0 0
Read Time:2 Minute, 57 Second

Equityworld Futures Trillium Surabaya – Berikut merupakan informasi terbaru terkait Semriwing Jengkol RI Merebak, Laku Keras di Malaysia Sampai Jepang yang dirangkum dari berbagai sumber terpercaya dan telah disesuaikan oleh Tim Riset EWF untuk memberikan pemahaman yang lebih jelas kepada pembaca.

Pola serupa terjadi di Jepang yakni dari 25.441 kg (2022) ke 27.837,9 kg (2023), kemudian turun ke 17.859,97 kg tahun ini..

Sekitar lima tahun lalu, produksi jengkol hanya sebesar 1,3 juta ton..

Menurut data Statistik Hortikultura 2024 milik BPS, produksi jengkol di 2024 hampir mencapai 1,7 juta kuintal, setelah mengalami peningkatan konsisten dari 2020.

Pasar Hong Kong. Tak hanya itu, Jepang juga menunjukkan antusiasme, meski fluktuatif turut berperan penting..

Meski Meskipun peningkatan pada 2021, 2022. Selain itu, 2023 tidak begitu signifikan,, namun produksi jengkol tidak pernah mengalami penurunan sepanjang lima tahun terakhir.. tetap penting..

Dalam sistem klasifikasi perdagangan internasional, jengkol dikategorikan dalam kode HS 07089000 sekaligus HS 07099990, kelompok sayuran yang dapat dimakan..

Tak hanya cita rasa yang khas, ditambah lagi dengan aroma yang semerbak, jengkol juga kaya akan manfaat kesehatan, mulai dari mendukung sistem pencernaan hingga menjaga kesehatan jantung, membuat permintaan dan penawarannya bertumbuh seiring waktu…

Sementara itu, Arab Saudi mengalami penurunan signifikan dari 52.953,75 kg (2022) ke hanya 16.640,97 kg di 2024..
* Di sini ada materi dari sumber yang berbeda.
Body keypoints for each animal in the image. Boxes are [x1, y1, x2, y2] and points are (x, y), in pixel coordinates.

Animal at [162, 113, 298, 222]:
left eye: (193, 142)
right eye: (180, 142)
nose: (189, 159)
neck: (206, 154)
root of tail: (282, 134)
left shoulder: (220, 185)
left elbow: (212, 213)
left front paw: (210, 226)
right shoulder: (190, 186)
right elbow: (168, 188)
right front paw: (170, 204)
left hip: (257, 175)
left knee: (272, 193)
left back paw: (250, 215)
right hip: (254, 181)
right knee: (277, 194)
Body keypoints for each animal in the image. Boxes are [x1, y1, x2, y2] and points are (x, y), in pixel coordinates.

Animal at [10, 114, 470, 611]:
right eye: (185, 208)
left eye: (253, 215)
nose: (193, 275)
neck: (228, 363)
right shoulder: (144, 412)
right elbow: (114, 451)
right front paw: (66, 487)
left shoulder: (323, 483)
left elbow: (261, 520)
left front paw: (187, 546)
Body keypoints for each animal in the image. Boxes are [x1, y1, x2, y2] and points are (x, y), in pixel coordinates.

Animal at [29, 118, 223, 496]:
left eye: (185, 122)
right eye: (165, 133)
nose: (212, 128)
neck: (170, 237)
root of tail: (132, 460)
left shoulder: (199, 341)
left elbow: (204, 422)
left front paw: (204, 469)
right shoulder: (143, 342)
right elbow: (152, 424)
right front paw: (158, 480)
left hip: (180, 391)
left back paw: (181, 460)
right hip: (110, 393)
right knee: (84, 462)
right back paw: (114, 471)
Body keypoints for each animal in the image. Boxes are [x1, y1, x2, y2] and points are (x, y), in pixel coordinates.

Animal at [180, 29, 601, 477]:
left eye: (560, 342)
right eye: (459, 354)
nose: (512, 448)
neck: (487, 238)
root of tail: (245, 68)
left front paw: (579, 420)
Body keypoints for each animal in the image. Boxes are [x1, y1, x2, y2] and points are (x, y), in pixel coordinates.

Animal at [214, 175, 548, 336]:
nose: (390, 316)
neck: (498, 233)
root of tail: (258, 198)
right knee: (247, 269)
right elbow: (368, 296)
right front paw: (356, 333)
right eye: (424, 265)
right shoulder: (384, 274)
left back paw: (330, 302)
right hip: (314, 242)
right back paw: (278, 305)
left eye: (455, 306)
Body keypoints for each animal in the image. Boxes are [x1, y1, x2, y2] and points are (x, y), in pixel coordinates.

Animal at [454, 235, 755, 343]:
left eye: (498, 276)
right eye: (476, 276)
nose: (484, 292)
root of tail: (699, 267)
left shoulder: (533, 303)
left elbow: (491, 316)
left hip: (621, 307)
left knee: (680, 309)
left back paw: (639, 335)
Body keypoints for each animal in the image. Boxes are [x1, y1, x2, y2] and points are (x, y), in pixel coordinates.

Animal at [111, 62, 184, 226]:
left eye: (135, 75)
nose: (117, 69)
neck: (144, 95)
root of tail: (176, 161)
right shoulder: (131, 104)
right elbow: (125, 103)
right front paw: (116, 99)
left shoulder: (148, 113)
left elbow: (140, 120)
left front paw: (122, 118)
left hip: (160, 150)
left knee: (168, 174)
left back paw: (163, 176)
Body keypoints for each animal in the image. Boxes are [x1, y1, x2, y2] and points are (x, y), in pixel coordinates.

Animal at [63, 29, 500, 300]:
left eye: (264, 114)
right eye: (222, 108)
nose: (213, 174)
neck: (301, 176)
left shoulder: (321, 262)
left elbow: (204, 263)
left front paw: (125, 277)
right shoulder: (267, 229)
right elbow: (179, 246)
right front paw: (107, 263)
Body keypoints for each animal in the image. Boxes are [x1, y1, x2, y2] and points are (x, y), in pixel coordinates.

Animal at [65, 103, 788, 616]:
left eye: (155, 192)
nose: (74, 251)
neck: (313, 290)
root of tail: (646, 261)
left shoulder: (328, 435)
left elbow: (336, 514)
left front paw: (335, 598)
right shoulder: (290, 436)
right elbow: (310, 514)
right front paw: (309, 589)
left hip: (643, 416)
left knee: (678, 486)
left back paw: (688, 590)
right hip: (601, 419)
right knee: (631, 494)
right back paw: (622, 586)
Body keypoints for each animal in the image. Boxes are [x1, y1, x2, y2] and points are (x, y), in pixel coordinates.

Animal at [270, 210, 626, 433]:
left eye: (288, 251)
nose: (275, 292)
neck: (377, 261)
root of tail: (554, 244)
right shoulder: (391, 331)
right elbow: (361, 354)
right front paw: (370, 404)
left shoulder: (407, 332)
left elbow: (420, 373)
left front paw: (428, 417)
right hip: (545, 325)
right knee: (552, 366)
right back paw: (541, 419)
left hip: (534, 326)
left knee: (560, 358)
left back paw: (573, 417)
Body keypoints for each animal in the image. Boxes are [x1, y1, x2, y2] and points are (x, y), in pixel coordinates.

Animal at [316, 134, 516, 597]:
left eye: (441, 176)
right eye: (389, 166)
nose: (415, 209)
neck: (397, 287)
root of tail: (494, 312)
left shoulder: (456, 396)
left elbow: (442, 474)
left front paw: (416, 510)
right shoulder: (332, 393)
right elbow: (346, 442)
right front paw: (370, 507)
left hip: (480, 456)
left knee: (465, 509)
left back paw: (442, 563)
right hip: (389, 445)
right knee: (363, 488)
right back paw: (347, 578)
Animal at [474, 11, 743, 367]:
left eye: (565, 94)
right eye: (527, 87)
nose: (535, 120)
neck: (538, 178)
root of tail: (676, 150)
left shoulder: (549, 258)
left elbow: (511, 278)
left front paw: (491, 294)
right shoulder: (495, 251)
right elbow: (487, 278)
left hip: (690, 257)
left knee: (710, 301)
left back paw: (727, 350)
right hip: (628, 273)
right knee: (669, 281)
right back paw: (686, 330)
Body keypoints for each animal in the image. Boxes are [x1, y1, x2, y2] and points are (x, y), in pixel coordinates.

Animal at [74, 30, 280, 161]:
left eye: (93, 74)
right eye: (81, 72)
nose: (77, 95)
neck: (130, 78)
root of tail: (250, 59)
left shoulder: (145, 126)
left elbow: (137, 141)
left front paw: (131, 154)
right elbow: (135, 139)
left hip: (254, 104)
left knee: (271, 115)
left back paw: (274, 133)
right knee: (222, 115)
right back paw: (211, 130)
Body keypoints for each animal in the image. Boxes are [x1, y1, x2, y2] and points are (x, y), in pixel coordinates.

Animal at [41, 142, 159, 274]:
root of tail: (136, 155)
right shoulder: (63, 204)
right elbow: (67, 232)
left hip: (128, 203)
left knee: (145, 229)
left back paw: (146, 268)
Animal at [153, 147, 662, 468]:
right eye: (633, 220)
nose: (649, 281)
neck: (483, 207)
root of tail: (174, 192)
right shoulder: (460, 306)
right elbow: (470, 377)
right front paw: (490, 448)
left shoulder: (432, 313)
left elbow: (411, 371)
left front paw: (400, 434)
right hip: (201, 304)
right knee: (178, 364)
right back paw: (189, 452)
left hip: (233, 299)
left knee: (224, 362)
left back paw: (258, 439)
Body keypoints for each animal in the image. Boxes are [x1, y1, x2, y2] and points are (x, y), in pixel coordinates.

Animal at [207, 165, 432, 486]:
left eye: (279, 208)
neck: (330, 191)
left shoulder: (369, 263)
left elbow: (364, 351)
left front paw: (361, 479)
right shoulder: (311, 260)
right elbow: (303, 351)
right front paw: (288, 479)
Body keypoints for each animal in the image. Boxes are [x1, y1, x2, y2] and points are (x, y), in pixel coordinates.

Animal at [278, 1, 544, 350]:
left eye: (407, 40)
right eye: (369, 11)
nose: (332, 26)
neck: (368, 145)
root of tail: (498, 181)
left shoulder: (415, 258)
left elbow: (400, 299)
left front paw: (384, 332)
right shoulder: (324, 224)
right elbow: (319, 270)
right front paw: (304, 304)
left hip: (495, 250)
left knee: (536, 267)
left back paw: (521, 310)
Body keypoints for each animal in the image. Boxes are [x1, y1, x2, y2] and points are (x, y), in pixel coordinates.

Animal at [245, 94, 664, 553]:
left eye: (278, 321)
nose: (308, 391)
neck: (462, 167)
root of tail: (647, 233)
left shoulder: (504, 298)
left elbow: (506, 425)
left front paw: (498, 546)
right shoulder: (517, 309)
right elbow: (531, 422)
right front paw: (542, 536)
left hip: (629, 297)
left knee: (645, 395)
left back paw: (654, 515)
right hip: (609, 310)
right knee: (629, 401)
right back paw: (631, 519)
Pada 2022, Indonesia mengekspor 723.934 kg jengkol ke Negeri Jiran.

Namun, jalan jengkol menuju pasar ekspor tidak selalu mulus..

// .

Pada 2021, Sumatra Barat berhasil menembus pasar Jepang, dengan pengiriman per. Tak hanya itu, a 100 kg jengkol yang lolos uji karantina. turut berperan penting..

Pada 2020, ekspor sempat terkendala terjadi karena regulasi residu pestisida..

Meski sempat stagnan di 2023 yakni sebanyak 723.709,9 kg, volume ekspor melonjak tajam pada 2024 menjadi 947.710,54 kg, menjadikan Malaysia pasar paling stabil sekaligus bertumbuh…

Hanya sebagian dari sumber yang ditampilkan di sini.